We walked down the street, stopping at one or two bars along the way. Having eaten lunch fairly late in the day, we were in no hurry to dine.
Street performers were rife:
This was a team of four break dancers who were not only fun dancers but who also had a hysterical and polished schtik to go with it.
The violinist and guitarist are playing Pachelbel’s Canon. The tuba player is scatting to it because of course why not? When he finished to general applause, the girls launched into a jazz version of the piece. Awesome.
At some point, one of our party took a photo of an extraordinarily healthy young man dancing on a bar—we did not actually enter the establishment; this was from the street—whose broad chest and firm, tan buttocks might have been the cause of the ladies stuffing cash into his precariously worn nether-garment.
It’s because of things like this that we enjoyed New Orleans far more than we thought we would. Having been dismayed by the life-draining energies present in Vegas, we were prepared to be on guard for the same energies in this, America’s other Gomorrah.
But quite frankly, New Orleans is life-affirming. Yes, Bourbon St. is over the top, but on the whole it exudes fun and naughtiness, more corset and tutu than tasseled pasties, if you see what I mean. The food is better, the drinks are fine if you avoid the frozen slushy ones (avoid the frozen slushy ones), the music permeates the night, and the fact that the culture has developed over centuries means that it’s all on a human scale. In Vegas, you meander down a four-lane divided highway with neon lights. In New Orleans, you are the street, along with all the other revelers.
New Orleans invites you to partake of the pleasures of the senses. Vegas just wants your money.
We also detoured onto Royal for a while, and several stores were still open. One was Goorin Brothers Hats. We went in. I do not need another hat. I have every hat I need. So did I buy the excellent suede fedora that is truly Indiana Jones’s father’s hat? Yes. Yes I did.

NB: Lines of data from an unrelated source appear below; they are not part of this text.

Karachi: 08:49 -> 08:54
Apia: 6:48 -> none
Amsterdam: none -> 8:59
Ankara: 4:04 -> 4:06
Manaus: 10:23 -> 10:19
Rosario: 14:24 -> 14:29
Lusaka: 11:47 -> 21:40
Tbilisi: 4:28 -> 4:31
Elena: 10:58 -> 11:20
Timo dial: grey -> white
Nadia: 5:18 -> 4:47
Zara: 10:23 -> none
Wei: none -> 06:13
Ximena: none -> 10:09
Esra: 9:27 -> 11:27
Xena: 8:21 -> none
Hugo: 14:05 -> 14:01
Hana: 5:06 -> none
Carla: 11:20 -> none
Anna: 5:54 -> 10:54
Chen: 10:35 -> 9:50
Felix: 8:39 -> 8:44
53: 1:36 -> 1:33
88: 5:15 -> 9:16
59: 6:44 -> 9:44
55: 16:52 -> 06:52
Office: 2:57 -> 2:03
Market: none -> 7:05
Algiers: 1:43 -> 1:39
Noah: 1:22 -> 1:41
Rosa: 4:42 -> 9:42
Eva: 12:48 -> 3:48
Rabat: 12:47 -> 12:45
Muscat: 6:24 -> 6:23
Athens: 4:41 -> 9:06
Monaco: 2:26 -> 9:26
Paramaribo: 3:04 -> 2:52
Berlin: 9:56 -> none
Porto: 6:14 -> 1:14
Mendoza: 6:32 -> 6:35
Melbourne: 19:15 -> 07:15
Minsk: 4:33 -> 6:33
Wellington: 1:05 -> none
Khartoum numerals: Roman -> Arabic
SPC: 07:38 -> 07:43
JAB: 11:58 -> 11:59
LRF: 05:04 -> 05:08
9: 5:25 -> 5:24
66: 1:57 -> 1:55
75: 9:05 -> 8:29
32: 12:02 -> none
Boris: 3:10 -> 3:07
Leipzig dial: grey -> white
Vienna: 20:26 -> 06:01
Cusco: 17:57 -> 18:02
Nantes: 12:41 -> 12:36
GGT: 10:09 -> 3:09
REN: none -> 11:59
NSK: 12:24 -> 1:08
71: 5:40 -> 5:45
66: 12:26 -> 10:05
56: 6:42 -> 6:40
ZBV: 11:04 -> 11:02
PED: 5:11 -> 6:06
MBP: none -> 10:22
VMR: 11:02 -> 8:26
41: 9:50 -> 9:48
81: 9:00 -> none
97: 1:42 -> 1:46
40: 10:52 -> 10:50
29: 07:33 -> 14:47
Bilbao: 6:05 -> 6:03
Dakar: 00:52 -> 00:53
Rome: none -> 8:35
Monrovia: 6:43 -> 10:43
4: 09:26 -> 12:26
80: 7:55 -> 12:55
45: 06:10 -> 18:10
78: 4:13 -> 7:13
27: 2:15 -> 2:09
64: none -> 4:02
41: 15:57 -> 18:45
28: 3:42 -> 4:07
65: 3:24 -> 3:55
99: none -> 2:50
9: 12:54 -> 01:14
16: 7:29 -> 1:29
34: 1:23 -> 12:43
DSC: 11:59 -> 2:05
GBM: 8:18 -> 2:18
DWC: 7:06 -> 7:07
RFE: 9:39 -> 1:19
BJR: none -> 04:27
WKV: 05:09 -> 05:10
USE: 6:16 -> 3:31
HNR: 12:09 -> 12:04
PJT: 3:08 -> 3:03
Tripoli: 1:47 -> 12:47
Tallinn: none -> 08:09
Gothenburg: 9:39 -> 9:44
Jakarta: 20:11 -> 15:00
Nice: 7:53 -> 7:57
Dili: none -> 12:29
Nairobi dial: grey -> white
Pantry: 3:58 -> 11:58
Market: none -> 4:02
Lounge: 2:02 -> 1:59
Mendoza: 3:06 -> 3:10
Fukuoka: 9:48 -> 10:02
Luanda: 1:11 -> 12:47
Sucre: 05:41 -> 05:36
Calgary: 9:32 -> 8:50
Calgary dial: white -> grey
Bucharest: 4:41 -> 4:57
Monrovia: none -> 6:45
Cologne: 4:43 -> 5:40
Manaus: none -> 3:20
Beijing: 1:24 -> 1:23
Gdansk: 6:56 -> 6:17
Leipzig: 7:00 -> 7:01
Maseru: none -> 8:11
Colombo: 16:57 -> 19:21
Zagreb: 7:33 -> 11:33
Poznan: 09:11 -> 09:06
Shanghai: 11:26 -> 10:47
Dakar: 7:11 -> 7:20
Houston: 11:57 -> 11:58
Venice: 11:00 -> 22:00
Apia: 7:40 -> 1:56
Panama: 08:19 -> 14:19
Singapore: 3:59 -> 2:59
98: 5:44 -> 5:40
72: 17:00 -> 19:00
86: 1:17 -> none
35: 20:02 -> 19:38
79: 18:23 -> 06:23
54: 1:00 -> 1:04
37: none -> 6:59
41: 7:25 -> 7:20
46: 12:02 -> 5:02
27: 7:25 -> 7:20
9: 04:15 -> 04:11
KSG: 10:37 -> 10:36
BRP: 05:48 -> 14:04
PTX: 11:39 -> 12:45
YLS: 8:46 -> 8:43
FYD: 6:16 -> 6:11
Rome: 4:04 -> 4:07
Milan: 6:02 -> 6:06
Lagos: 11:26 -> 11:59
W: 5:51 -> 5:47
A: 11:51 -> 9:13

We were on Royal St. mostly because we were looking in vain for a restaurant that one of our party remembered bookmarking on our walk from the Jackson Square to Bourbon St., a nameless restaurant on a street that did not exist. After we finally gave up on that as a bad deal, we found the Orleans Grapevine Wine Bar & Bistro. It was an excellent meal, and far better than the slice of pizza I had set out expecting or the po boys for which we had been fruitlessly searching.
After that, we walked back down Bourbon to Canal and caught a cab back to the hotel, ready to be asleep by midnight so that we could arise at 5:00 a.m. to catch our train.